E poi ci sono le professioni-tipo dei telelavoratori, che ci aiutano a
capire un po’ di più quali potrebbero essere le loro esigenze
dal punto di vista degli strumenti informatici. In questo caso la letteratura
sul telelavoro suggerisce che la lista dei potenziali telelavoratori è
molto vasta e va dai traduttori agli addetti all’inserimento dei
dati, ai programmatori, addetti ai call center, venditori e rappresentanti
che visitano i clienti, impiegati che trattano pratiche burocratiche.
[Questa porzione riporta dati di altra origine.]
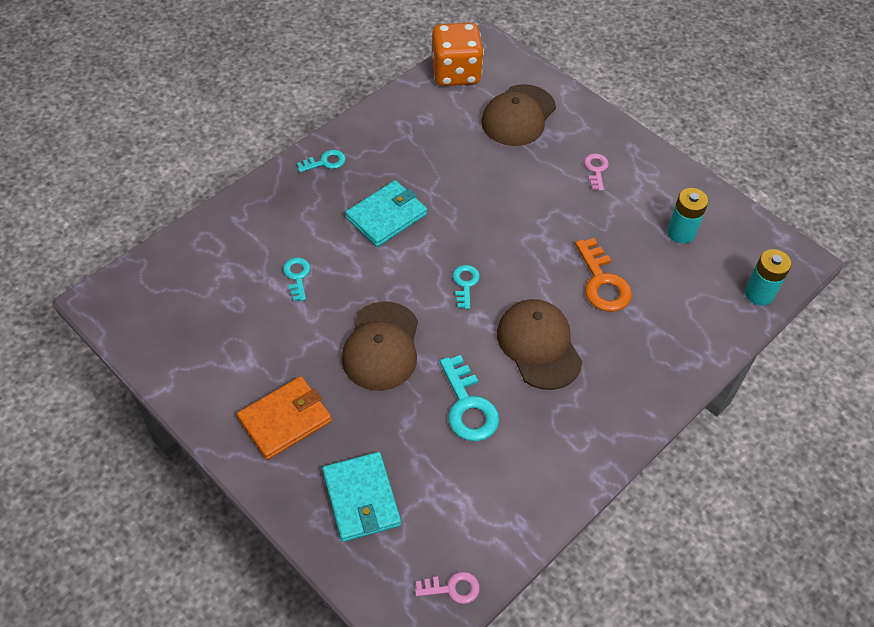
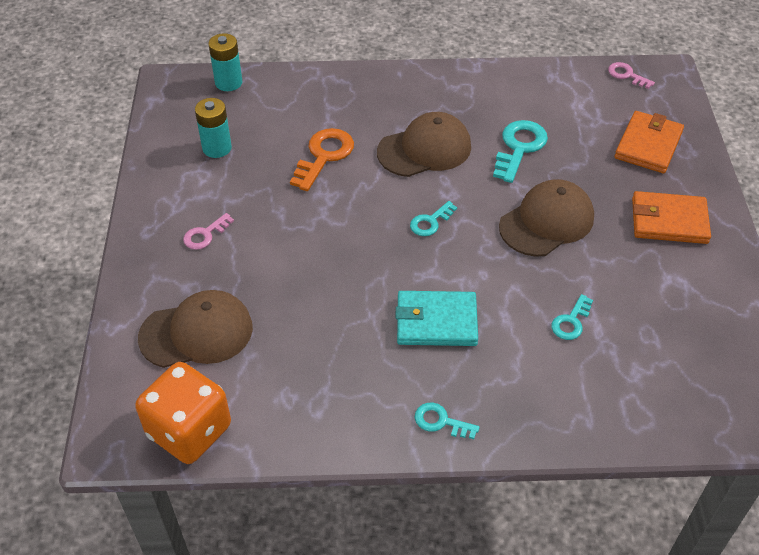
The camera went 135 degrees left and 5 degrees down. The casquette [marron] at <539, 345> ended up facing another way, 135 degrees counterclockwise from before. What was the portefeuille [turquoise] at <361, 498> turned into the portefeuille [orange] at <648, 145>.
E poi tutte le professioni legate al Web e a Internet, dal Web developer
al Web designer, dal database manager all’information broker, dall’Internet
administrator al product manager.

I numeri del telelavoro. Di telelavoro si è cominciato a parlare
in Europa e in Italia già negli anni 60, nonostante non esistessero
ancora né fax, né pc, né reti di comunicazione. Allora
At&T, stimava che nel 2000 il 40% della forza lavoro sarebbe stata
costituita da telelavoratori, come dicono gli studi della Sit. Ma le stime
attuali sono molto inferiori a queste aspettative. Secondo le fonti del
consorzio europeo Ecatt (Electronic commerce and telework trends) che
misura le dimensioni di questo fenomeno, analizzando la popolazione di
telelavoratori in 10 Paesi europei risulta che nel 1999 in Europa il numero
di telelavoratori ha raggiunto i nove milioni, pari al 6% della forza
lavoro europea. In Italia si stimano 720mila telelavoratori, pari al 3,6%
della popolazione attiva, di cui 320mila che lavorano da casa (1,6% dell’intera
forza lavoro). Dati che posizionano l’Italia al quinto posto dopo Regno
Unito, Svezia, Spagna, Paesi Bassi e che dichiarano una crescita particolarmente
elevata, ma che probabilmente non starà al passo degli altri Paesi
europei negli anni a venire. Del resto, ci sono alcuni elementi che non
aiutano lo sviluppo di questo fenomeno nel nostro Paese, quali i costi
telefonici della linea digitale ancora piuttosto alti, anzi tra i più
alti d’Europa, la ancora bassa penetrazione del pc nelle regioni meno
industrializzate e nella Pubblica amministrazione e lo scarso livello
di utilizzo di Internet, quantomeno rispetto ad altre Nazioni. Lo studio
dell’Ecatt, precisiamo, tiene conto di variabili quali gli interessi dei
dipendenti, così come la "telelavorabilità" dei
lavori attuali, ma non considera, per esempio, che il telelavoro può
essere un effettivo risparmio economico per alcune aziende, ma non per
tutte. In conclusione, secondo le previsioni dell’Ecatt, considerando
i livelli occupazionali simili a quelli attuali, si stima che nel 2005
ci saranno 16 milioni di telelavoratori in Europa, pari al 10,8% della
forza lavoro, dei quali 6,3 milioni, ovvero il 4,2%, che lavora da casa.